The Following Story....

So I just finished reading The Following Story for the second time and I have to say that I definitely understood it a little more the second time around. Yet, there are still parts that have me running circles trying to figure out what is going on. Rereading it I have come across the different themes that we have been studying in class. I really liked how he ended Part 1 "I could see that the man in Amsterdam wanted to wake up, he was thrashing about, his right hand groping for his glasses, but it was not he who switched on the light; it was me here in Lisbon." There were many good parts throughout the book that often surprised me and caught me off guard.
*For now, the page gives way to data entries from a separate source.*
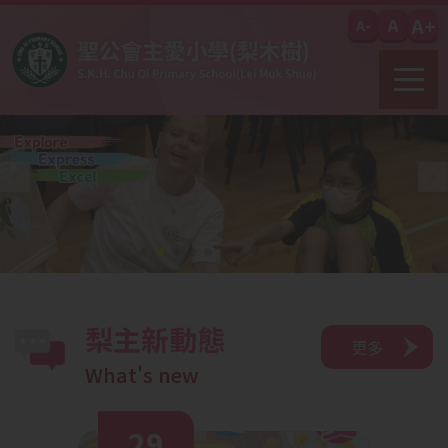
移至主內容
A+
A
A-
梨主新動態
更多
What's new
29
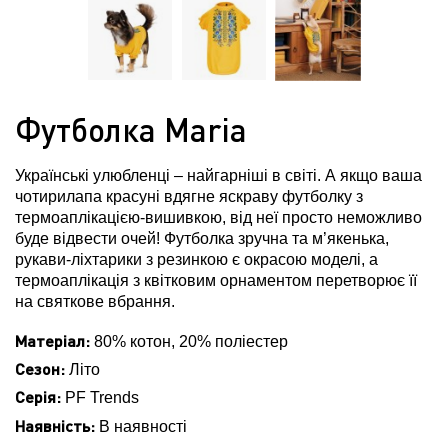
Футболка Maria
Українські улюбленці – найгарніші в світі. А якщо ваша
чотирилапа красуні вдягне яскраву футболку з
термоаплікацією-вишивкою, від неї просто неможливо
буде відвести очей! Футболка зручна та м’якенька,
рукави-ліхтарики з резинкою є окрасою моделі, а
термоаплікація з квітковим орнаментом перетворює її
на святкове вбрання.
Матеріал:
80% котон, 20% поліестер
Сезон:
Літо
Серія:
PF Trends
Наявність:
В наявності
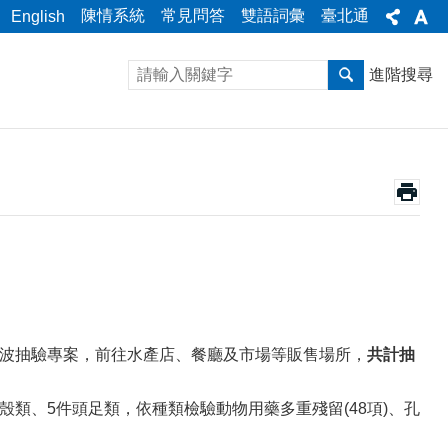
陳情系統
常見問答
雙語詞彙
臺北通
English
進階搜尋
1波抽驗專案，前往水產店、餐廳及市場等販售場所，
共計抽
殼類、5件頭足類，依種類檢驗動物用藥多重殘留(48項)、孔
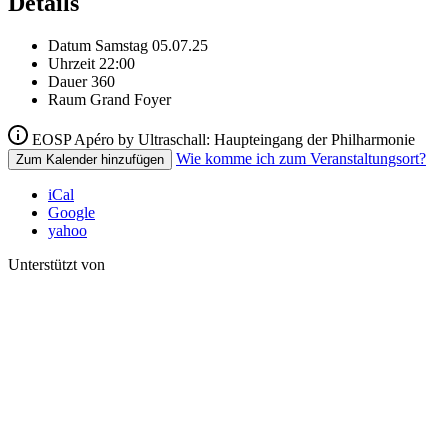
Details
Datum
Samstag 05.07.25
Uhrzeit
22:00
Dauer
360
Raum
Grand Foyer
EOSP Apéro by Ultraschall: Haupteingang der Philharmonie
Wie komme ich zum Veranstaltungsort?
Zum Kalender hinzufügen
iCal
Google
yahoo
Unterstützt von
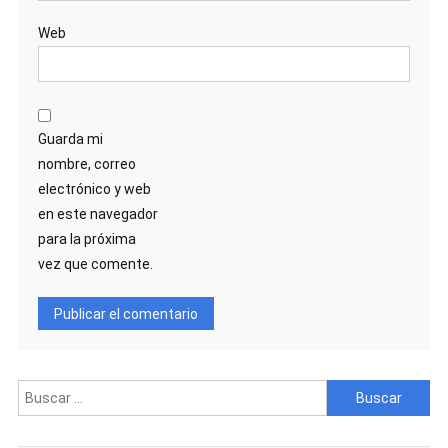
Web
Guarda mi
nombre, correo
electrónico y web
en este navegador
para la próxima
vez que comente.
Buscar:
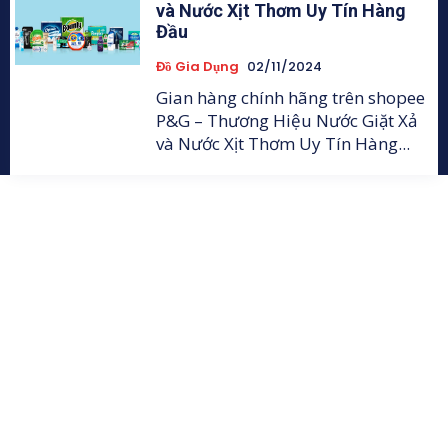
và Nước Xịt Thơm Uy Tín Hàng
Đầu
Đồ Gia Dụng
02/11/2024
Gian hàng chính hãng trên shopee
P&G – Thương Hiệu Nước Giặt Xả
và Nước Xịt Thơm Uy Tín Hàng...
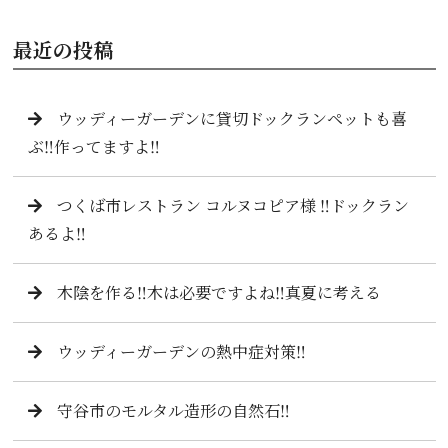
最近の投稿
ウッディーガーデンに貸切ドックランペットも喜
ぶ‼️作ってますよ‼️
つくば市レストラン コルヌコピア様 ‼️ドックラン
あるよ‼️
木陰を作る‼️木は必要ですよね‼️真夏に考える
ウッディーガーデンの熱中症対策‼️
守谷市のモルタル造形の自然石‼️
He makes a lot of references to time which I found interesting. For example on page 32 he is talking about the building with the clock on it and how it is the law. "that my magisterial hands indicate the ephemeral, nonexistent now, as they always do." I like how he says "nonexistent now", and how he goes on to say that his is the "only true now." This makes me think of the theme Life as Fiction and Language in that he is the one in control of the now and what is and what is not, or at least he is for the time being. To be honest, the first time I read this book I did not like it very much. And although it is still not my favorite book I have ever read, I feel like I am able to take more away from it this around then the first time I read it.

Eenie Meenie Miney Moe



So I have been slacking with my blogs and decided today would be my catch up day, here it goes. One of our blog assignments was to talk about which blogger was most helpful for me. I would have to say that every one's blogs have proved helpful to me in some way or another in that each person has their own unique understanding and pondering about each of the texts we have read in class. It is interesting to be able to look at each one of them and see and compare how other people in class understood or thought about a text to how I understood and thought about it. It really adds a new perspective to discussing the texts. This is my first class where I have had to blog about readings and I have found it to be quite helpful. I would have to agree with Bizz and Christina, there is no way to pick just one favorite when each blogger has something unique and special to offer to the discussion table.